Storytelling is the practice of sharing stories in order to educate, entertain and, most importantly, relate and connect to one another. Nick Morgan (2015), communication theorist and speaker on storytelling, explains that we humans are social beings. When we engage in storytelling and listening, we can understand one another on a neurological level (Morgan, 2015). Morgan (2015) describes this connection as human communion.
I agree with Morgan. Storytelling has undergone countless changes over the past century; however, I believe that one quality has remained unchanged: storytelling, at its core, serves as a means for humans to share their human experience with one another.
Storytelling began with community storytellers sharing legends and stories, passing them on for younger generations. George Gerbner posed that storytelling drastically changed with the industrial revolution and, later, with the electronic revolution. I pose that storytelling changed again with the digital revolution.
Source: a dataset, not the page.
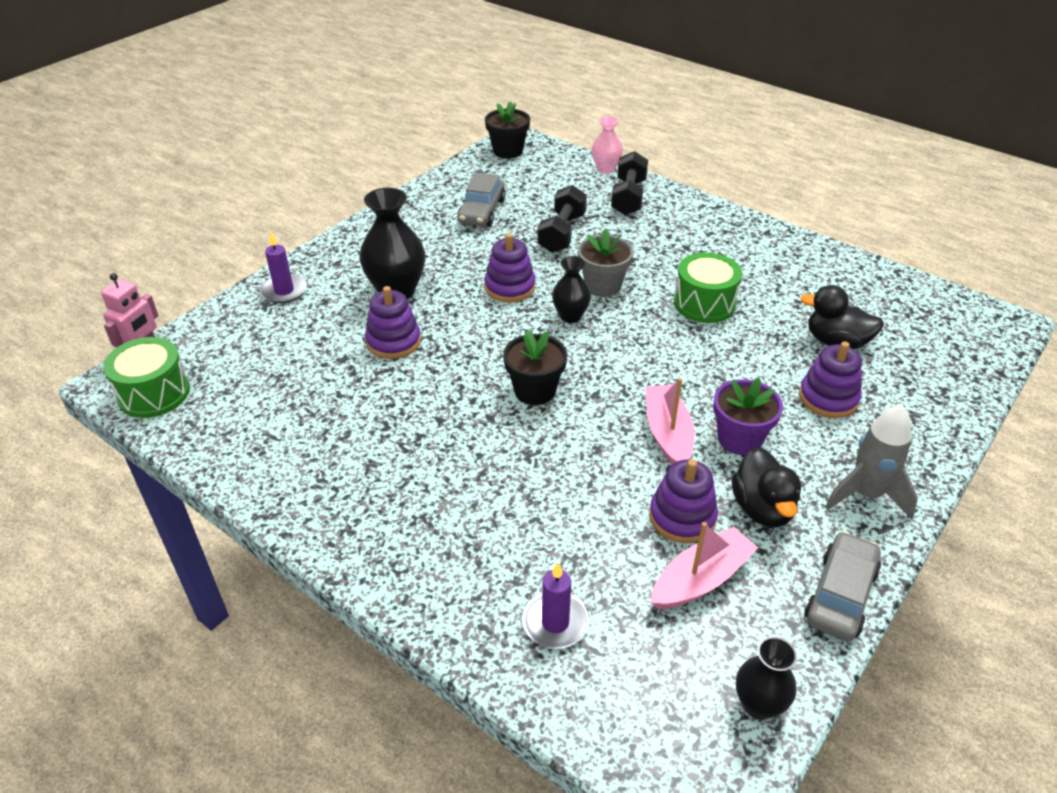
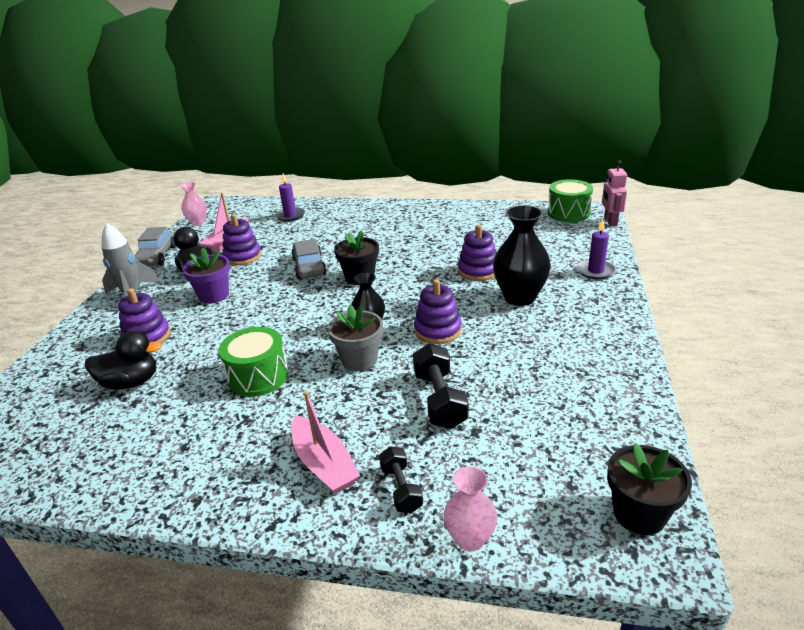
camera: 155 degrees right, 10 degrees down
(482, 211) = (548, 395): grey car -> grey car (309, 266)
(628, 197) = (401, 489): black dumbbell -> black dumbbell, size x0.62
(667, 434) = (262, 284): pink boat -> pink boat (324, 464)
(758, 704) = (198, 222): black vase -> pink vase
I believe that throughout time, storytelling has come full circle in a way. At its primitive beginnings, storytelling was concentrated on the individual storyteller who spoke to their immediate audience which had the ability to provide feedback and pose questions. These early storytellers made attempts to explain and understand the world. As storytelling progressed, the storyteller eventually became media conglomerates telling stories to an almost unresponsive audience. The listeners sat in front of radios and television sets. To express feedback, they had few options, one of which was to send a letter. Today, storytelling is again about the individual. The individual has the power to tell their own story however, wherever and whenever they please to their immediate audience via social media, blogs, etc. Henry Jenkins refers to this audience as the “new audience”: one that demands meaningful involvement. Jenkins also describes today’s culture as a participatory culture, which decides the landscape of media. The idea of a participatory culture is not new. In the time of primitive storytelling, stories were shaped by culture’s participants, just as the media landscape is shaped by citizens and participants today: another example of how storytelling has come full circle.
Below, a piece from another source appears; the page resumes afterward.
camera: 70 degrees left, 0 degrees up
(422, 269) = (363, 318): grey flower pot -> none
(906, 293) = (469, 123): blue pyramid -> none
Today, storytelling is characterized by rapid connection and accessibility in addition to abbreviated and concise language. With the development and adoption of social media, storytelling is possible from anywhere at any time, as long as it fits into the parameters of each platform (i.e. Twitter’s limit of 140 characters). Storytellers are able to publish their stories and listeners are able to reach them instantaneously. Additionally, storytellers have the ability to create their own messages and disseminate them as they please to a potentially large audience. This audience can respond, comment, or share the story along with their own opinion to their own audience, a practice Jenkins refers to as spread. Modern storytellers have incredible potential and opportunity to tell their stories.
Technology will continue to evolve and further infiltrate our lives. Now, more than ever, I believe that my role as a modern storyteller is about keeping the world human, putting human thought out into an environment which is becoming increasingly automated, electronic or robotic.